"You Can Be an Advocate," - Kimia Pourshadi ('20, B.A. English Language and Literature)
“To be an advocate is to be a supporter and a mentor, it is to show empathy and resilience, and it is to provide opportunity and education.”
Ever since a young age, Kimia knew that representation would be a critical part of her future. As a middle eastern woman growing up in a small town, she didn’t always have a person that looked like her. Navigating the ambiguity of identity became a defining factor in her every day and soon shaped her experience at Bentley University.
With a passion for literature, Kimia came to college to pursue an English major and law minor while still getting a strong exposure to business fundamentals through the Bentley curriculum. Over the past four years she has been heavily involved in the campus community and trailblazed a unique path. She is a manager at the Valente Research Center for Arts and Sciences, member of the Falcon Society, Student Director at the Writing Center, Resident Assistant, Honors Council Treasurer, and Coming Full Circle member. Through each involvement and leadership experience, Kimia has created a platform and lens for advocacy and representation.
As a female, minority, and first-generation college student, Kimia recognized that representation is incredibly powerful for students. On the other side of the same token, she couldn’t find people in her personal life that were this advocate, this voice, this role model to represent her.
In the fall of 2018, Kimia participated in a retreat with Coming Full Circle, the woman’s dialogue group for the Multicultural Center, where she heard other female narratives from all different backgrounds and diversities. She notes that “not only did this experience allow me to personally grow and find comfort in vulnerability but it also shed light on the importance of being an ally while also an advocate.” Kimia further explores advocacy at Bentley through her role in The Valente Center as the Research Manager. Is this a quote? “Research is the opportunity to continue a narrative that is rooted in passion and experiences for each individual.” She recalls that her first research project was focused on representation of identity through Iranian film and its influence on modern-day perception. Now as the manager, she helps others develop published work that elicits underlying notions that they want to represent and advocate for, even if they didn’t know it at first.
“Research offers a piece of education allowing one to decrease ignorance on a topic and encourage a sense of curiosity, foster change, and create an open dialogue. Research is advocacy just written down.”
It’s important to be an advocate wherever you see necessary on campus. From your student organizations to your dorm halls to even in your classrooms. Kimia goes on to say “if you see something, say something” by simply creating a dialogue and opening a conversation around the topic you are offering the opportunity to stand up for what you believe in. The power of your voice should never be underestimated or underrepresented.

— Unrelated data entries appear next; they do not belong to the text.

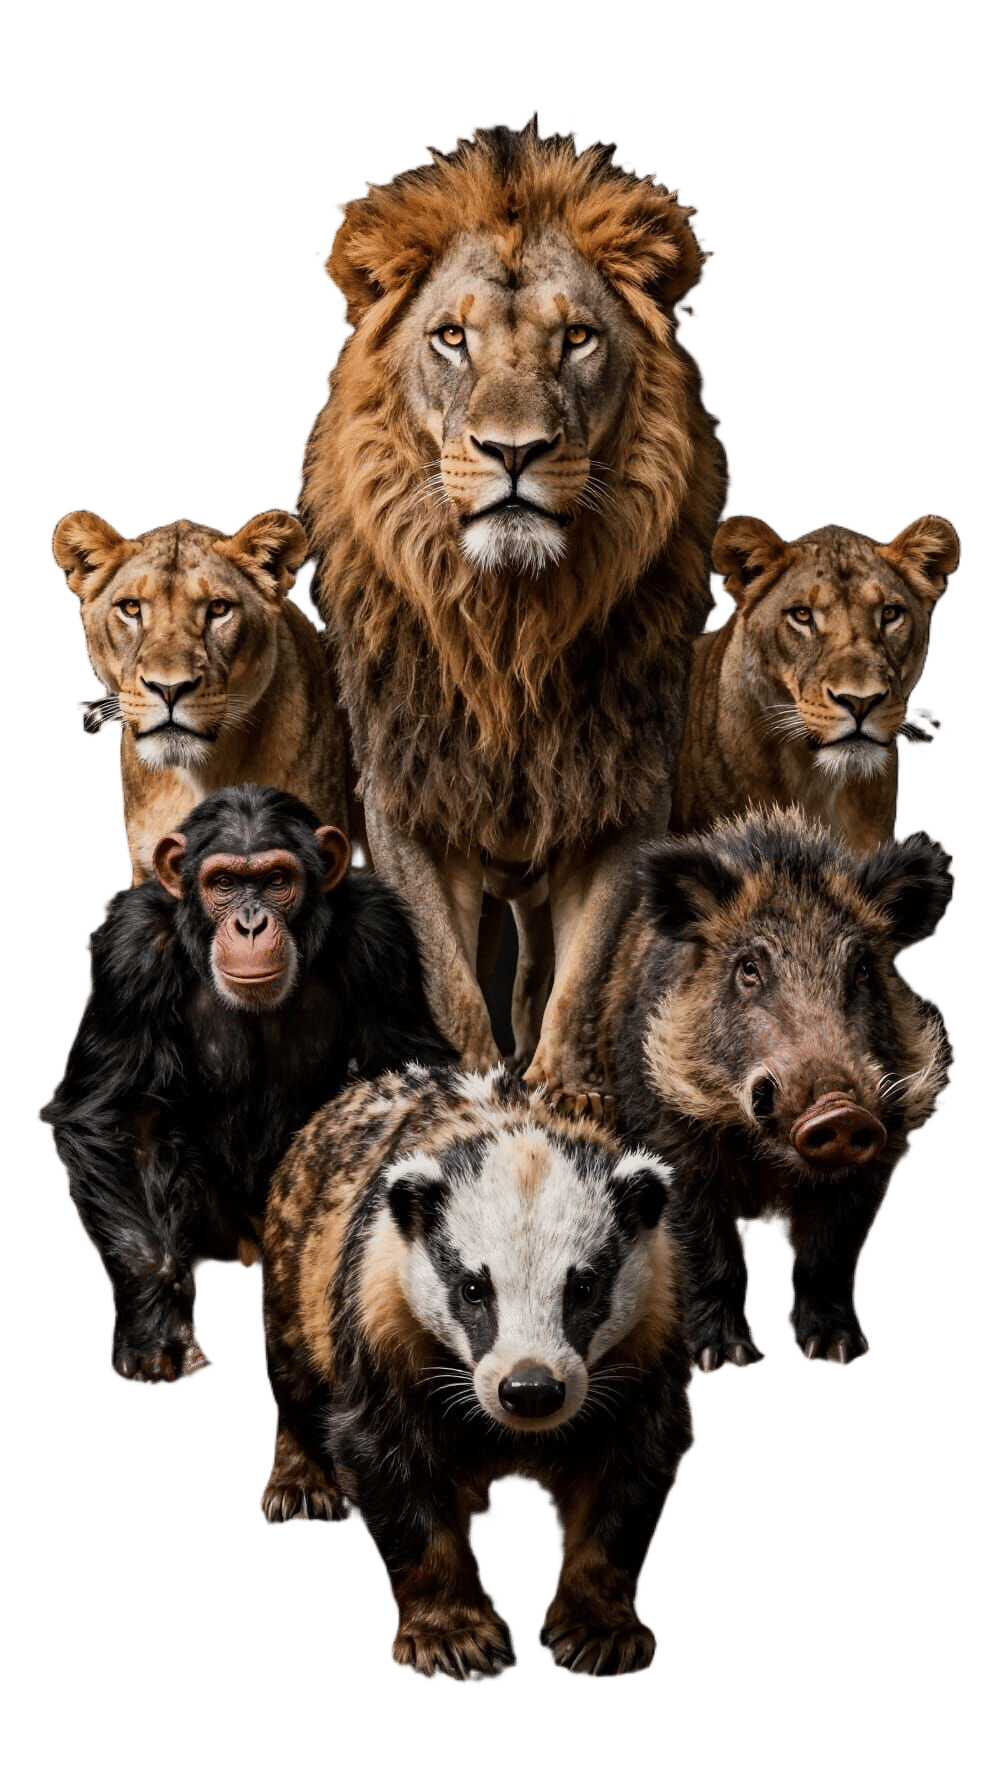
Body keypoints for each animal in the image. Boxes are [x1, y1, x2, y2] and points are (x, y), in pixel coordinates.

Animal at [296, 116, 731, 1099]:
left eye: (577, 337)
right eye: (451, 337)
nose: (514, 451)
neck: (508, 622)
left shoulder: (621, 801)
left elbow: (583, 979)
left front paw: (562, 1090)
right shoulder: (408, 804)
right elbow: (449, 984)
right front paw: (461, 1085)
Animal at [593, 806, 954, 1368]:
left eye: (862, 968)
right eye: (749, 968)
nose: (839, 1110)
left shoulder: (884, 1147)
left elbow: (828, 1254)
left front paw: (838, 1351)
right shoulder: (668, 1136)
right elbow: (710, 1255)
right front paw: (724, 1359)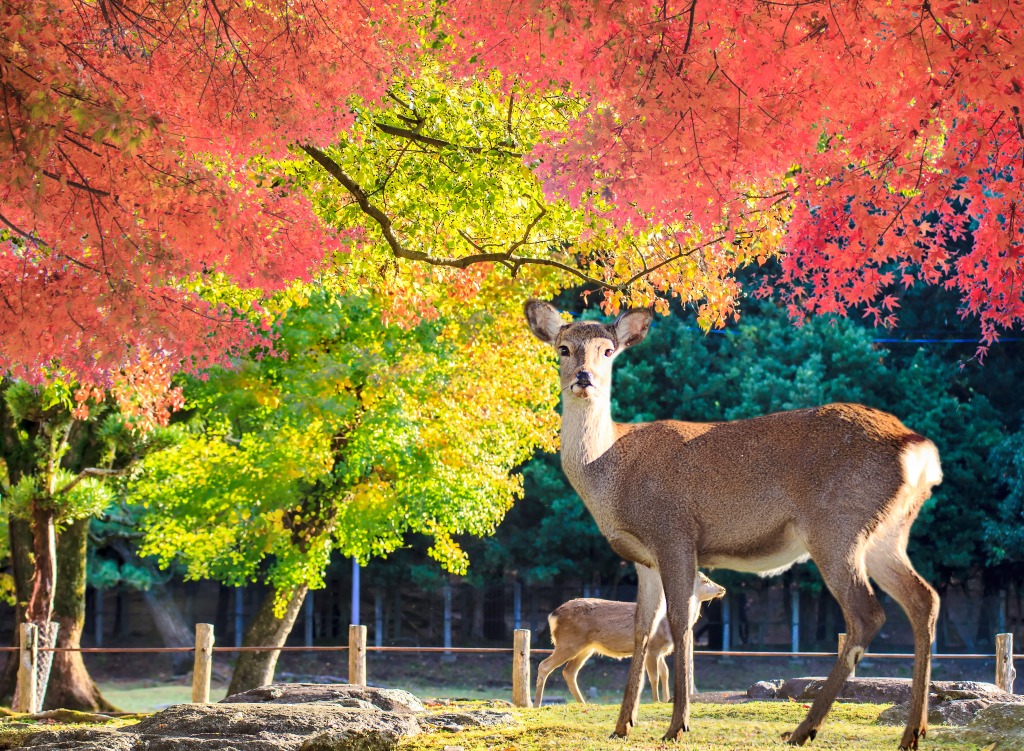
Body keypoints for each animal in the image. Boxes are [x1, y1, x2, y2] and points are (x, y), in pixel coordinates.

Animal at [532, 569, 724, 704]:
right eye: (705, 580)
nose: (722, 588)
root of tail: (552, 616)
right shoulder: (653, 647)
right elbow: (653, 675)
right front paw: (656, 700)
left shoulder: (661, 651)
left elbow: (665, 673)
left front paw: (666, 700)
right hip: (568, 642)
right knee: (544, 665)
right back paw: (536, 704)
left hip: (586, 647)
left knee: (569, 671)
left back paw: (583, 703)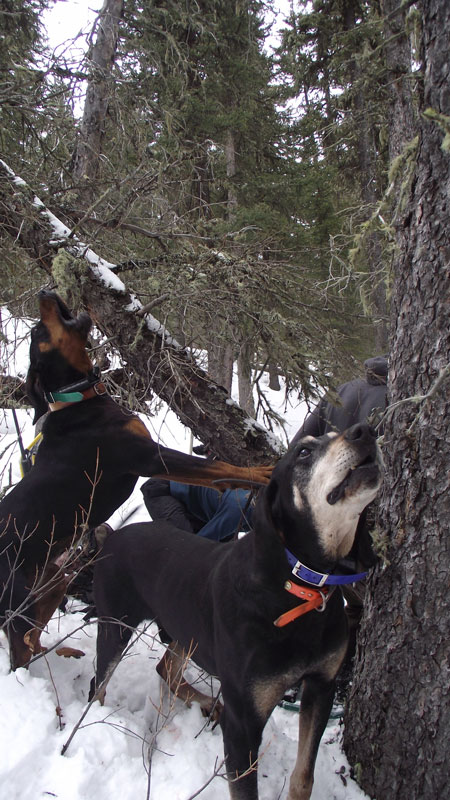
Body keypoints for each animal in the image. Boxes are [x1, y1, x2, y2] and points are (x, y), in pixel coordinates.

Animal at [0, 290, 272, 669]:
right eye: (38, 332)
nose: (45, 291)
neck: (78, 399)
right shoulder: (149, 457)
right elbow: (218, 470)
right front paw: (260, 472)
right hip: (19, 603)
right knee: (19, 657)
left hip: (52, 583)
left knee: (33, 641)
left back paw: (66, 652)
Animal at [91, 423, 383, 800]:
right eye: (303, 451)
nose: (365, 430)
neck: (300, 585)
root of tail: (110, 537)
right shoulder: (244, 722)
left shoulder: (321, 686)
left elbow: (303, 778)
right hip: (115, 627)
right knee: (100, 683)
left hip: (188, 629)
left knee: (166, 666)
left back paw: (206, 701)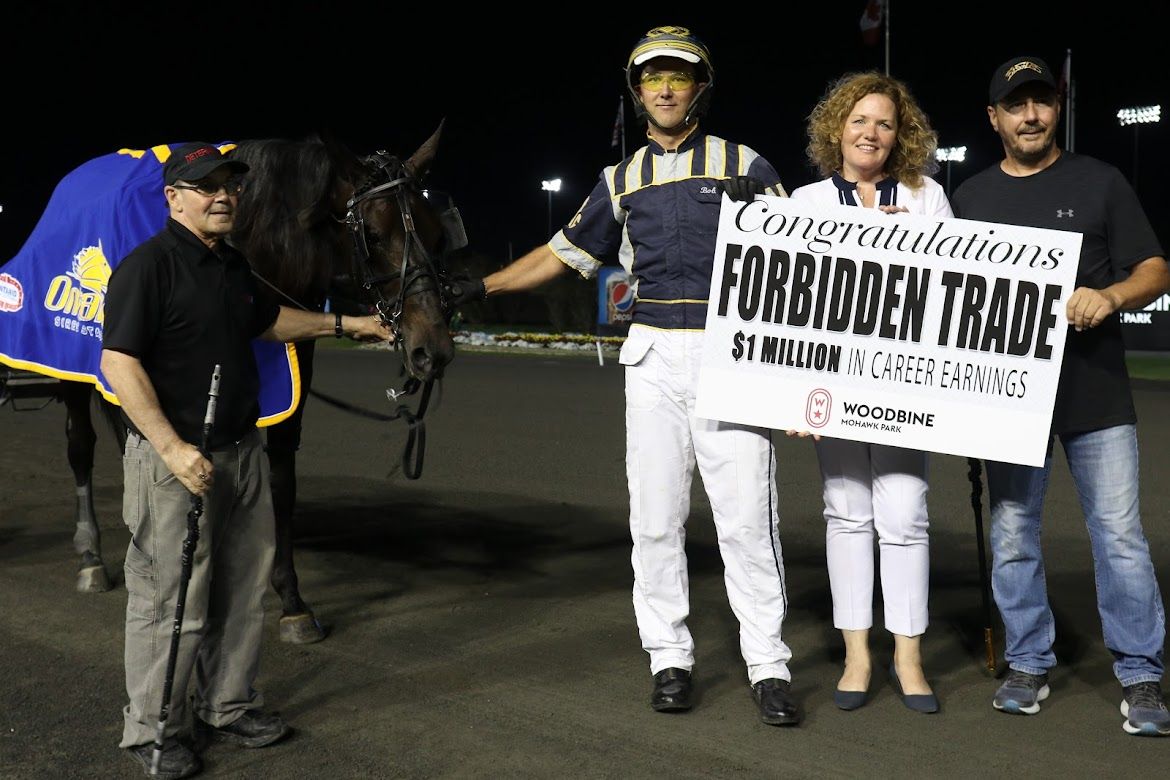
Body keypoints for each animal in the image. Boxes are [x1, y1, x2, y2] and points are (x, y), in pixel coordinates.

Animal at [57, 125, 456, 645]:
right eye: (371, 233)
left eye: (437, 233)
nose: (434, 348)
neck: (252, 243)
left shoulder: (291, 372)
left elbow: (282, 480)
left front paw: (292, 601)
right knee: (82, 444)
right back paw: (91, 556)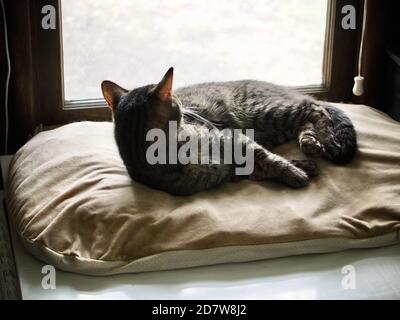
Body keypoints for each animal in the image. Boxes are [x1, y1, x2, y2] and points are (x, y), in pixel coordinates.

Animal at [101, 67, 356, 195]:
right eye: (177, 102)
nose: (185, 107)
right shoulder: (232, 169)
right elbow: (263, 166)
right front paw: (300, 168)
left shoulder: (234, 138)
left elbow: (267, 158)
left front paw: (294, 172)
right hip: (274, 126)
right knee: (305, 121)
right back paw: (310, 144)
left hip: (267, 113)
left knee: (314, 109)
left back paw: (327, 142)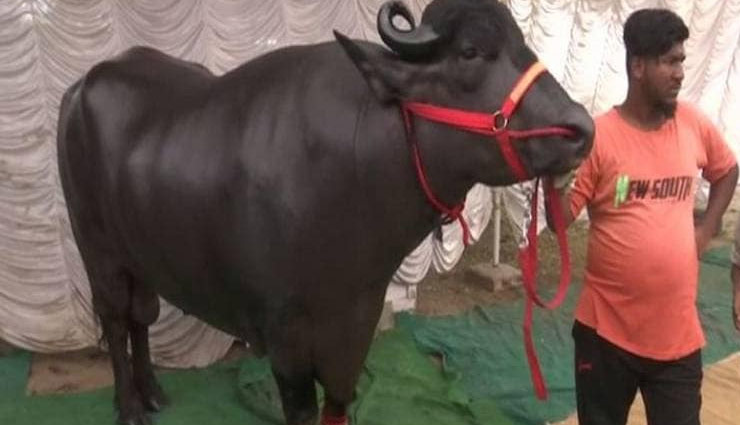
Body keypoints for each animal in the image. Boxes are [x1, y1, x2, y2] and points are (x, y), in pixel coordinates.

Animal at [57, 0, 594, 424]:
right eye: (471, 52)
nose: (581, 129)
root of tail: (80, 87)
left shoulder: (355, 330)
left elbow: (338, 404)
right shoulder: (286, 338)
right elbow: (301, 410)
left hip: (140, 254)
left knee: (141, 315)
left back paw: (152, 392)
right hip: (96, 249)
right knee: (115, 317)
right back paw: (129, 406)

This is a core element to the way she operates and encourages others to do the same because “An act of injustice anywhere is a threat to justice everywhere.”
-Martin Luther King Jr
With future professional pursuits at the top of mind, Kimia hopes to continue this thread of advocacy into the legal field after graduation. Keeping this virtue at the backbone of her next steps to find a passion intersects business, policy, and law. She notes that these values can be translated into the framework of law especially within immigration and civil rights law to provide opportunities for underprivileged and underrepresented individuals.
“I learned to be an advocate for others by learning to first be an advocate for myself.”